Lettre d'acceptation
de Princesse de Clèves
à l'Éditrice

 

Chère Madame,

Le billet que j’ai reçu de vous m’a causé un grand plaisir, et je vous sais infiniment gré de vous inquiéter de mon état.

Je sens peu à peu, retirée loin du monde en mes terres des Pyrénées, la fièvre qui m’avait d’abord terrassée m’abandonner et me rendre à la raison. Les événements de ces derniers mois, le trouble étrange dans lequel ils m’ont jetée s’estompent et mon esprit se fortifie dans ses saines résolutions. Il me faut renoncer à celui dont je refuse d’écrire le nom et auquel je m’emploie, bien malgré moi, à résister. Il me semble maintenant que j’ai quitté les orages de la passion amoureuse pour les eaux plus calmes et plus mélancoliques de l’indifférence. Cependant pourrai-je un jour être indifférente, pourrai-je un jour ne plus sentir mon cœur s’émouvoir à la pensée de M. de N.? Il le faut, mais je ne suis pas sûre de le vouloir. Mes nuits et mes jours s’écoulent ainsi en luttes entre ma raison, qui me dit de lui céder puis de ne lui céder pas, et mon cœur, qui me crie que je serai heureuse avec lui puis qu’il me brisera.

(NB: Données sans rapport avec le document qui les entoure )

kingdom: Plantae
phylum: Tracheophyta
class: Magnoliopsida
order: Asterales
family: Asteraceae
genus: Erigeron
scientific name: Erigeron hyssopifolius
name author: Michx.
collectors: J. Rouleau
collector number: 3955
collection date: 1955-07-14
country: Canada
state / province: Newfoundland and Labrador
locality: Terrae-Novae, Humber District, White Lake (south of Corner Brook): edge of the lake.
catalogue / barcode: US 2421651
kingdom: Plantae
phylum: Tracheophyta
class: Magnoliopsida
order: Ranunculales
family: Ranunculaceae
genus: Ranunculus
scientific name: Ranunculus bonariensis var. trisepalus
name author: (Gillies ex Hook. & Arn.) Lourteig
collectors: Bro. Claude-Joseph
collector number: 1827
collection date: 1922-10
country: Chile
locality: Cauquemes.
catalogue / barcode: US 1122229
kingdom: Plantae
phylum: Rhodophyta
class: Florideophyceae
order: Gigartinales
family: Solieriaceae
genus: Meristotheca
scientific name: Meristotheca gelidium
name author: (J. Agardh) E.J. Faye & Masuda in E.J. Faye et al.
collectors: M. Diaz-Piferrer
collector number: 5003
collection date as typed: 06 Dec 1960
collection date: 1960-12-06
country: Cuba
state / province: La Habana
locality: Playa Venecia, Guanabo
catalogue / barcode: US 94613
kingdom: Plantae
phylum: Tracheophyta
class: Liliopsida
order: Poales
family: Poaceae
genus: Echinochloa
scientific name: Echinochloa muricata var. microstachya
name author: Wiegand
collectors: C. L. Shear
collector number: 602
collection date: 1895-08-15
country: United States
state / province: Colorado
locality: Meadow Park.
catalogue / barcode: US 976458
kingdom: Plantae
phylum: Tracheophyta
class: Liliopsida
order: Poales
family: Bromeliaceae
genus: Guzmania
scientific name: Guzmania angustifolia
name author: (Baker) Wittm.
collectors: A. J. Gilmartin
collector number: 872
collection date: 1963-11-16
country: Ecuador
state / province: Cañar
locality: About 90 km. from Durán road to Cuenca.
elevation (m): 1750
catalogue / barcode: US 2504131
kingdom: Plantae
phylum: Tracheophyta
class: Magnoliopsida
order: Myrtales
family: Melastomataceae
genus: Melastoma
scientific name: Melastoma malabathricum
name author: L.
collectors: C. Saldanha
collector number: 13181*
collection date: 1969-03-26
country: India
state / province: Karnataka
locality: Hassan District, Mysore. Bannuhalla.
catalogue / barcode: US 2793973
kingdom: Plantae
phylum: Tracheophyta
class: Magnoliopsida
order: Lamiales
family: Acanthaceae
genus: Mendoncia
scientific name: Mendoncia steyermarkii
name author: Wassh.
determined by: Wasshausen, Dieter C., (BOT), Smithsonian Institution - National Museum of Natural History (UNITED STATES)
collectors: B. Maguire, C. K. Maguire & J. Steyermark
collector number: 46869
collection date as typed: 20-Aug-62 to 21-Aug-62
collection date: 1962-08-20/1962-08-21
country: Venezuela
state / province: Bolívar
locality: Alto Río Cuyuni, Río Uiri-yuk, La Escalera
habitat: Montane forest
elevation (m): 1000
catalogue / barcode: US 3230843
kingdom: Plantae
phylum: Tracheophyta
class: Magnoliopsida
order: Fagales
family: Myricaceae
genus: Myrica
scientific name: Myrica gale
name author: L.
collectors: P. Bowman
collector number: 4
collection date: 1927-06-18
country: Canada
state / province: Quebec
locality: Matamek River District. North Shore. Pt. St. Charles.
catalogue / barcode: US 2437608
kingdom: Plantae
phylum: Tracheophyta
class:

C’est pourquoi, chère amie, votre lettre m’a tant réconfortée. En m’écrivant que des gens du monde réel veulent correspondre avec moi, vous détournez un moment mon esprit de ce qui l’occupe incessamment. Tout dans ce siècle est illusion, la vie comme l’amour, tout est voué à passer et disparaître… Ainsi converser avec des gens étrangers, «du monde réel», comme vous le dites, me distraira. Je remplacerai une vanité par une autre vanité. La chimère d’un amour sera vaincue par celle de l’amitié d’êtres de plume. Quoi qu’il m’en coûte, j’ai le devoir d’arracher de mon esprit l’image et le souvenir de M. de N. et divertir mon attention pour éradiquer cet amour qui m’est autant joie que souffrance.

J’accepte donc, au nom des liens qui nous unissent, d’entretenir une relation épistolaire avec qui bon vous semblera, si ce n’est M. de N., puisse-t-il être M. de N.